§ Activity:
From the entries below, copy every line that holds the word "Würzner".

§ Material provided:

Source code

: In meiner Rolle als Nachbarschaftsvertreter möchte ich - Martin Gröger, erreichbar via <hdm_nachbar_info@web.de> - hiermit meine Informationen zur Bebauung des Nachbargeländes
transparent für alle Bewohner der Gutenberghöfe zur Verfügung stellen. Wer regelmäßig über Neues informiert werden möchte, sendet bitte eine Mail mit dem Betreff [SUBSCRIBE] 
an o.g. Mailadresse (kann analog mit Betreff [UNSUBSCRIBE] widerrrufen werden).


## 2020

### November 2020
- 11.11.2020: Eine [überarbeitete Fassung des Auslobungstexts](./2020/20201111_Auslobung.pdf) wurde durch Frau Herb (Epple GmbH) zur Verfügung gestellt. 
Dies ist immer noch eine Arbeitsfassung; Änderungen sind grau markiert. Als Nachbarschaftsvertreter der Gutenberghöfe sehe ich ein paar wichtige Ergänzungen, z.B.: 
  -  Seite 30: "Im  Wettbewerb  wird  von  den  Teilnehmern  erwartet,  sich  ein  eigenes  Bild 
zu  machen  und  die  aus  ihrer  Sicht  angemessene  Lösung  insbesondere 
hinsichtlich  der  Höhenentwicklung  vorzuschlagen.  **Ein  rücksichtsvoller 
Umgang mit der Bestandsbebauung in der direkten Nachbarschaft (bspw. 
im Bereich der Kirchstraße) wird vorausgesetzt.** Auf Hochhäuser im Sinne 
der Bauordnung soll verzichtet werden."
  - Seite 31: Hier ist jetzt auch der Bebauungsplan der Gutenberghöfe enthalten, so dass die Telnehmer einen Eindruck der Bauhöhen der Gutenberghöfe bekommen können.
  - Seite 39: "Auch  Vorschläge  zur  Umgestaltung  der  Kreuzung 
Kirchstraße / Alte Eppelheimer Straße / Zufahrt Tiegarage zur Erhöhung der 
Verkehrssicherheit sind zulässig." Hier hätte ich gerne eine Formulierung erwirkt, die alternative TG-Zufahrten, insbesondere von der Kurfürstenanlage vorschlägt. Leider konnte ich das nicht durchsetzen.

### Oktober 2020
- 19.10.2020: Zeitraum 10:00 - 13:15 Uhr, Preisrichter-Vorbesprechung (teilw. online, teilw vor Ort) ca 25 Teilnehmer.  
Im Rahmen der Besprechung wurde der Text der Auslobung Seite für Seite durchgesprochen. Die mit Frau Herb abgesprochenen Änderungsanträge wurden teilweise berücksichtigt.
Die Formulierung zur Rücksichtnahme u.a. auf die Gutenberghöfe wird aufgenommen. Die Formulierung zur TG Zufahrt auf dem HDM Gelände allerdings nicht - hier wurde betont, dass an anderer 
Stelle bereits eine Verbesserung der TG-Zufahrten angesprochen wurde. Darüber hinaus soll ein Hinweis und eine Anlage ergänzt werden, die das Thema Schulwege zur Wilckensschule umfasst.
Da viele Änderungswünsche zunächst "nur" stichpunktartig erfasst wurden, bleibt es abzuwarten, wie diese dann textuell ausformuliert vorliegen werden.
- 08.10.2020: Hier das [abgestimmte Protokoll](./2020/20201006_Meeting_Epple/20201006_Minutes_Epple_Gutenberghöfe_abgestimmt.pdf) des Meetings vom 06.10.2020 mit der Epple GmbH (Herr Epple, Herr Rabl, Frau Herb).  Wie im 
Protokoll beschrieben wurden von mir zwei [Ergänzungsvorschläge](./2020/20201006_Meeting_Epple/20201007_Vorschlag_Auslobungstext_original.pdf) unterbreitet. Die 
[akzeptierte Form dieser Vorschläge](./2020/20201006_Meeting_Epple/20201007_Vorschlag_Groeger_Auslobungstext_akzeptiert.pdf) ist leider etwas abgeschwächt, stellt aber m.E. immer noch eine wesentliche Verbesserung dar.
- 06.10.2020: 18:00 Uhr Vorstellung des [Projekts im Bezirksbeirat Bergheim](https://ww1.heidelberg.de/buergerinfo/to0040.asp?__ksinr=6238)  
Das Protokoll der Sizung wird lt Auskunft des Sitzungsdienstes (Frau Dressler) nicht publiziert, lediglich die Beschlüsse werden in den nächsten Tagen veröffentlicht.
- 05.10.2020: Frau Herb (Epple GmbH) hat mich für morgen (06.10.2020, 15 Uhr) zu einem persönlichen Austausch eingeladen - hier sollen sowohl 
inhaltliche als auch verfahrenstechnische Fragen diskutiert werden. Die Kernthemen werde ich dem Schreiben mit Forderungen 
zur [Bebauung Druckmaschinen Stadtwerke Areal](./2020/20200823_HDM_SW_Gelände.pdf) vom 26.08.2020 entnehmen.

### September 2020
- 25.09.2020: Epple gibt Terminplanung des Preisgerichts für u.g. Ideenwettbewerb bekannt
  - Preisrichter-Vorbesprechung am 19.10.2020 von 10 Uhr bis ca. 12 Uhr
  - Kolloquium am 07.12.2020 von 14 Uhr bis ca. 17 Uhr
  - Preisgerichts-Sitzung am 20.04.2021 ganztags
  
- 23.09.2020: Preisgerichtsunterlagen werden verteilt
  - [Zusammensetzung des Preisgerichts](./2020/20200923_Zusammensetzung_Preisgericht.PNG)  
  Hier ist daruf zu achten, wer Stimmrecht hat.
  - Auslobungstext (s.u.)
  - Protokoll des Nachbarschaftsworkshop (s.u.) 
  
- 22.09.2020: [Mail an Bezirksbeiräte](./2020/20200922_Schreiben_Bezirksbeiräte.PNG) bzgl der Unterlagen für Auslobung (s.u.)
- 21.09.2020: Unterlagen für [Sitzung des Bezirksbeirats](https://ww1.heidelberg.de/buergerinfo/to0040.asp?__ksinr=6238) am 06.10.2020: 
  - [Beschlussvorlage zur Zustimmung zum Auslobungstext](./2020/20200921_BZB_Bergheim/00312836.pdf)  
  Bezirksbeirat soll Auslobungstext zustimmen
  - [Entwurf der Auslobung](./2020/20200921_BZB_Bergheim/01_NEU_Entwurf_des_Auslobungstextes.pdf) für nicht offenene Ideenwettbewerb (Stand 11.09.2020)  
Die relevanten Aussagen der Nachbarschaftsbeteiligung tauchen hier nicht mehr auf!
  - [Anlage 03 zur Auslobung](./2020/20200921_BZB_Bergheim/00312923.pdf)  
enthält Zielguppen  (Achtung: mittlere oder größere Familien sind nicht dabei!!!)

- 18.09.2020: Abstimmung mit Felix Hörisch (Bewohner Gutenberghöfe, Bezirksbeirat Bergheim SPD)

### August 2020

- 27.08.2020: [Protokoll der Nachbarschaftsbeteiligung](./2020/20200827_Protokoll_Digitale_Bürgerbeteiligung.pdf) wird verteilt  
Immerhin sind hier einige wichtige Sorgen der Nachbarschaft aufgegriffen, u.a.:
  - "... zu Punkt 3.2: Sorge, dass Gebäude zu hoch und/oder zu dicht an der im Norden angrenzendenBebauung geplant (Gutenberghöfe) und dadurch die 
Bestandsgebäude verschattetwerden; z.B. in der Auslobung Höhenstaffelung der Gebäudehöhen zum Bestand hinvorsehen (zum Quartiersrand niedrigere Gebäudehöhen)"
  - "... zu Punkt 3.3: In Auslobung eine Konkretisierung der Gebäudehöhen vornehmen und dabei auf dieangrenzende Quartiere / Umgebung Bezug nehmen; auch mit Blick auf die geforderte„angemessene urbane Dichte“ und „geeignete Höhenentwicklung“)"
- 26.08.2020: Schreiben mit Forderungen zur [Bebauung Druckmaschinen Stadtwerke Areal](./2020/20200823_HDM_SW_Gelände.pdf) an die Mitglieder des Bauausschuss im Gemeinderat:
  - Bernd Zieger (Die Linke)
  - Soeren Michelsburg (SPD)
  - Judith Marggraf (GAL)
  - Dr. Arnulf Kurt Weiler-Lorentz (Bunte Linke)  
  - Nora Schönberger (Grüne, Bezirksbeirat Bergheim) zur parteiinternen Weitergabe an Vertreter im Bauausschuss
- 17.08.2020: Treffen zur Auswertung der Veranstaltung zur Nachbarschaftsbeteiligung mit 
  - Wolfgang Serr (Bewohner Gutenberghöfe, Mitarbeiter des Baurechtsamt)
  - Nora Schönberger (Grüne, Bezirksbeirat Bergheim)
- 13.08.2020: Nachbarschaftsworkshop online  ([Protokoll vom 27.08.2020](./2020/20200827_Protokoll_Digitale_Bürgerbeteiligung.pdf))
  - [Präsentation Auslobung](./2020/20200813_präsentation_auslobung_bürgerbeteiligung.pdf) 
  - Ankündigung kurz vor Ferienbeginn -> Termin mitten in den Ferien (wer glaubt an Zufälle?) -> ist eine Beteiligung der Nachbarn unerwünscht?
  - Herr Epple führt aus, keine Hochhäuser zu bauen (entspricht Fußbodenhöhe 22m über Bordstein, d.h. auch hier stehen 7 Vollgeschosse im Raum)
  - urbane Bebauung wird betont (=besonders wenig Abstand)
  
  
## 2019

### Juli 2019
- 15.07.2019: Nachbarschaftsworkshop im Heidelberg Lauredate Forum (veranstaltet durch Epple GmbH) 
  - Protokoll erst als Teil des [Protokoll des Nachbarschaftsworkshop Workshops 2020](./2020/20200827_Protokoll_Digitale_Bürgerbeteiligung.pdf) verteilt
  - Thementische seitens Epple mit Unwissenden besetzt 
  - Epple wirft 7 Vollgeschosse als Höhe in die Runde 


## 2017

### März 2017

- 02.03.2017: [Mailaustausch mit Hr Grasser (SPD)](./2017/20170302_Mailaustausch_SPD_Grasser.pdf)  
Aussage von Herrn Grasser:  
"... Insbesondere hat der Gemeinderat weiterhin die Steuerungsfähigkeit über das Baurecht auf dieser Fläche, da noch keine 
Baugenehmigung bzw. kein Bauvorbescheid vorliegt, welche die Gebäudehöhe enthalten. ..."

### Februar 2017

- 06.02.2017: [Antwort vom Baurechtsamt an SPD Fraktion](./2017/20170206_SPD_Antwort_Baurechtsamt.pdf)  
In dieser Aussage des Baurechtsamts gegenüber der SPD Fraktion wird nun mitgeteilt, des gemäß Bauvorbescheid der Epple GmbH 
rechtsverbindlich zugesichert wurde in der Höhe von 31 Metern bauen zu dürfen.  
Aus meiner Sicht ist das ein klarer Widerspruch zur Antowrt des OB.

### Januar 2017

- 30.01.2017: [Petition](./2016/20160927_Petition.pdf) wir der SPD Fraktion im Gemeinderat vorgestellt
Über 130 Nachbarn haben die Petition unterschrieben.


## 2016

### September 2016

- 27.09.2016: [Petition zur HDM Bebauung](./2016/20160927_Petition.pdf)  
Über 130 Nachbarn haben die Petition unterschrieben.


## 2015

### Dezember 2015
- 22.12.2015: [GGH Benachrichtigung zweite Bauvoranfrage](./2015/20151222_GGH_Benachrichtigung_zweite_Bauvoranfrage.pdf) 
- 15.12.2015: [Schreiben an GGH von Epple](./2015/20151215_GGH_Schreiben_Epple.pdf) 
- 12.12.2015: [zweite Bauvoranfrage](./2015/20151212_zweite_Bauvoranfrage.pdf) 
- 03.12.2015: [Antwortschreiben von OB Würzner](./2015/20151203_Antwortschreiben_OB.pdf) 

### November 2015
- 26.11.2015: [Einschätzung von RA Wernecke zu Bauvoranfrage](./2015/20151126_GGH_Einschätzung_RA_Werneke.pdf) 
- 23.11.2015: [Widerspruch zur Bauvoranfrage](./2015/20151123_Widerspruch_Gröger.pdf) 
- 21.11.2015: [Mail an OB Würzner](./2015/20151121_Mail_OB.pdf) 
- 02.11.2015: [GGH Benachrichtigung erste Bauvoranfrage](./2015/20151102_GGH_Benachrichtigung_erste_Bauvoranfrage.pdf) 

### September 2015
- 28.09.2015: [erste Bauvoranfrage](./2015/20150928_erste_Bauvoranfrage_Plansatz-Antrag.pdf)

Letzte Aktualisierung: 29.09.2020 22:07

==

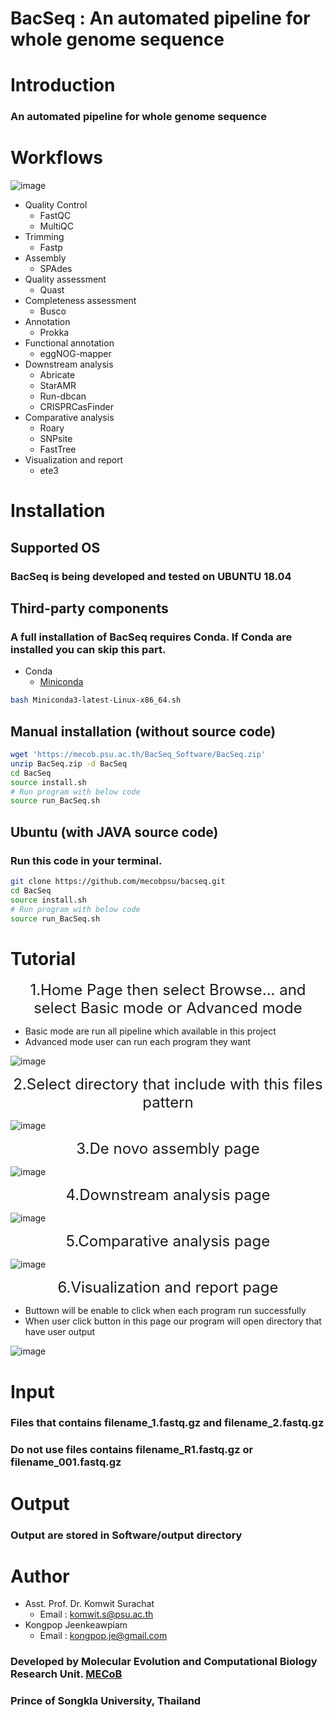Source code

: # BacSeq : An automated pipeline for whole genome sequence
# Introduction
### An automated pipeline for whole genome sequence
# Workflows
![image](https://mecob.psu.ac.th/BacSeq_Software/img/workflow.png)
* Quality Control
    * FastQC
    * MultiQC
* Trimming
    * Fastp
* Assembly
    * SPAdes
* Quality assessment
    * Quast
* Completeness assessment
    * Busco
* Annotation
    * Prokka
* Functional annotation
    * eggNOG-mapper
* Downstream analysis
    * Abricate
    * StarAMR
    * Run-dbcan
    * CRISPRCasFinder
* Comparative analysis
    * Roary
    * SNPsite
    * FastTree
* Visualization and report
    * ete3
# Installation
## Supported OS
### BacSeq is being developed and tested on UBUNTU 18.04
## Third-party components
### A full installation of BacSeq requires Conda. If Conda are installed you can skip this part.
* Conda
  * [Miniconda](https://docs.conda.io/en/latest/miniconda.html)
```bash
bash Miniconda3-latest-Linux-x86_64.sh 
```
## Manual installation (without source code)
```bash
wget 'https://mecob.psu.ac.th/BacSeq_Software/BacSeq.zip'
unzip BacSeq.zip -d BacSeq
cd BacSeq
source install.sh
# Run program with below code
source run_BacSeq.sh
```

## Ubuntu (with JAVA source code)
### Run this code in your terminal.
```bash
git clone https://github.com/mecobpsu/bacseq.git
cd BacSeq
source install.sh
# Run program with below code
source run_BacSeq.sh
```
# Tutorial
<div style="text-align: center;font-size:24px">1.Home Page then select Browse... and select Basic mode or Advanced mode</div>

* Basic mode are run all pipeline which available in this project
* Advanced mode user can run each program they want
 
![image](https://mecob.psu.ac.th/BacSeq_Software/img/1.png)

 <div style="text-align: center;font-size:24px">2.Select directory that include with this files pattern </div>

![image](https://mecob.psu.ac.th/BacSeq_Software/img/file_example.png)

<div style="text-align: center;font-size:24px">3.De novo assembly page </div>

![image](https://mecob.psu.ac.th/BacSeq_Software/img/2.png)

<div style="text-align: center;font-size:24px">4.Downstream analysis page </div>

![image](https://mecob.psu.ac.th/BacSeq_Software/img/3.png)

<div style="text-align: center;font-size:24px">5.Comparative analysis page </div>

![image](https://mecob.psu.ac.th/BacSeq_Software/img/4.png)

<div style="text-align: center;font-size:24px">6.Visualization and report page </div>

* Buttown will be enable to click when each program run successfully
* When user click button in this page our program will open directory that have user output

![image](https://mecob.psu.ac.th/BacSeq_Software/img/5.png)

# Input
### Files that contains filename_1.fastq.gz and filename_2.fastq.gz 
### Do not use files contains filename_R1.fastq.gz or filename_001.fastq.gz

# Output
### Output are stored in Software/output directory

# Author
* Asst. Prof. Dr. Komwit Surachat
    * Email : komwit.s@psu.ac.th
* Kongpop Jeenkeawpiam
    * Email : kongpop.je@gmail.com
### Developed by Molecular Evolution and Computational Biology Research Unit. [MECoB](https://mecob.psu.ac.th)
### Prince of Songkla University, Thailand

§ Solution for this task:
- 03.12.2015: [Antwortschreiben von OB Würzner](./2015/20151203_Antwortschreiben_OB.pdf) 
- 21.11.2015: [Mail an OB Würzner](./2015/20151121_Mail_OB.pdf) 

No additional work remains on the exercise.